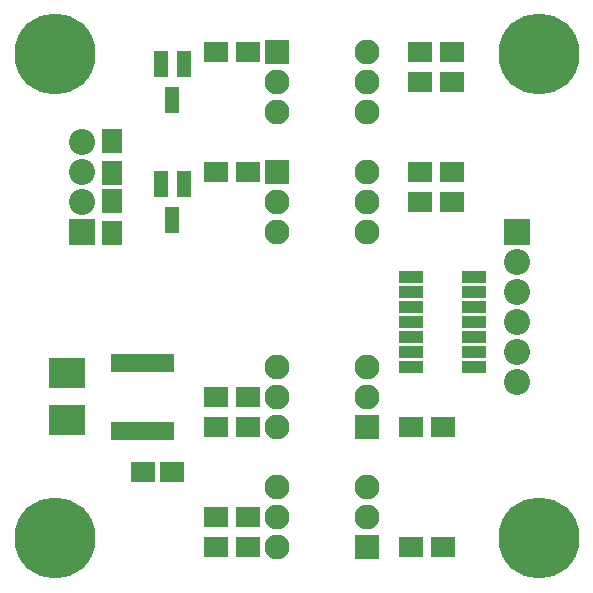
<source format=gts>
G04 #@! TF.FileFunction,Soldermask,Top*
%FSLAX46Y46*%
G04 Gerber Fmt 4.6, Leading zero omitted, Abs format (unit mm)*
G04 Created by KiCad (PCBNEW (after 2015-mar-04 BZR unknown)-product) date 3/7/2017 4:59:06 PM*
%MOMM*%
G01*
G04 APERTURE LIST*
%ADD10C,0.150000*%
%ADD11R,1.808000X2.008000*%
%ADD12R,2.008000X1.808000*%
%ADD13R,1.308100X2.308860*%
%ADD14C,6.858000*%
%ADD15R,3.008000X2.508000*%
%ADD16R,2.008000X1.758000*%
%ADD17R,2.208000X2.208000*%
%ADD18O,2.208000X2.208000*%
%ADD19R,0.908000X1.508000*%
%ADD20R,2.108000X2.108000*%
%ADD21O,2.108000X2.108000*%
%ADD22R,2.008000X1.108000*%
G04 APERTURE END LIST*
D10*
D11*
X8890000Y-16430000D03*
X8890000Y-19130000D03*
D12*
X34210000Y-45720000D03*
X36910000Y-45720000D03*
D11*
X8890000Y-11350000D03*
X8890000Y-14050000D03*
D12*
X17700000Y-43180000D03*
X20400000Y-43180000D03*
X34210000Y-35560000D03*
X36910000Y-35560000D03*
X17700000Y-13970000D03*
X20400000Y-13970000D03*
X17700000Y-33020000D03*
X20400000Y-33020000D03*
X37672000Y-16510000D03*
X34972000Y-16510000D03*
D13*
X14920000Y-4848860D03*
X13020000Y-4848860D03*
X13970000Y-7851140D03*
X14920000Y-15008860D03*
X13020000Y-15008860D03*
X13970000Y-18011140D03*
D14*
X4000000Y-4000000D03*
X45000000Y-4000000D03*
X4000000Y-45000000D03*
X45000000Y-45000000D03*
D12*
X17700000Y-45720000D03*
X20400000Y-45720000D03*
X37672000Y-13970000D03*
X34972000Y-13970000D03*
X17700000Y-3810000D03*
X20400000Y-3810000D03*
X37672000Y-6350000D03*
X34972000Y-6350000D03*
X17700000Y-35560000D03*
X20400000Y-35560000D03*
X37672000Y-3810000D03*
X34972000Y-3810000D03*
D15*
X5080000Y-35020000D03*
X5080000Y-31020000D03*
D16*
X11450000Y-39370000D03*
X13950000Y-39370000D03*
D17*
X43180000Y-19050000D03*
D18*
X43180000Y-21590000D03*
X43180000Y-24130000D03*
X43180000Y-26670000D03*
X43180000Y-29210000D03*
X43180000Y-31750000D03*
D17*
X6350000Y-19050000D03*
D18*
X6350000Y-16510000D03*
X6350000Y-13970000D03*
X6350000Y-11430000D03*
D19*
X13705000Y-30120000D03*
X13055000Y-30120000D03*
X12405000Y-30120000D03*
X11755000Y-30120000D03*
X11105000Y-30120000D03*
X10455000Y-30120000D03*
X9805000Y-30120000D03*
X9155000Y-30120000D03*
X9155000Y-35920000D03*
X9805000Y-35920000D03*
X10455000Y-35920000D03*
X11105000Y-35920000D03*
X11755000Y-35920000D03*
X12405000Y-35920000D03*
X13055000Y-35920000D03*
X13705000Y-35920000D03*
D20*
X30480000Y-35560000D03*
D21*
X22860000Y-30480000D03*
X30480000Y-33020000D03*
X22860000Y-33020000D03*
X30480000Y-30480000D03*
X22860000Y-35560000D03*
D20*
X22860000Y-3810000D03*
D21*
X30480000Y-8890000D03*
X22860000Y-6350000D03*
X30480000Y-6350000D03*
X22860000Y-8890000D03*
X30480000Y-3810000D03*
D20*
X30480000Y-45720000D03*
D21*
X22860000Y-40640000D03*
X30480000Y-43180000D03*
X22860000Y-43180000D03*
X30480000Y-40640000D03*
X22860000Y-45720000D03*
D20*
X22860000Y-13970000D03*
D21*
X30480000Y-19050000D03*
X22860000Y-16510000D03*
X30480000Y-16510000D03*
X22860000Y-19050000D03*
X30480000Y-13970000D03*
D22*
X34130000Y-22860000D03*
X34130000Y-24130000D03*
X34130000Y-25400000D03*
X34130000Y-26670000D03*
X34130000Y-27940000D03*
X34130000Y-29210000D03*
X34130000Y-30480000D03*
X39530000Y-30480000D03*
X39530000Y-29210000D03*
X39530000Y-27940000D03*
X39530000Y-26670000D03*
X39530000Y-25400000D03*
X39530000Y-24130000D03*
X39530000Y-22860000D03*
M02*

</source>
---
:: WHAT IS EXPECTED ::
In the records above, locate every line with the string "LIST" and copy it.

:: RESULT BELOW ::
G04 APERTURE LIST*
G04 APERTURE END LIST*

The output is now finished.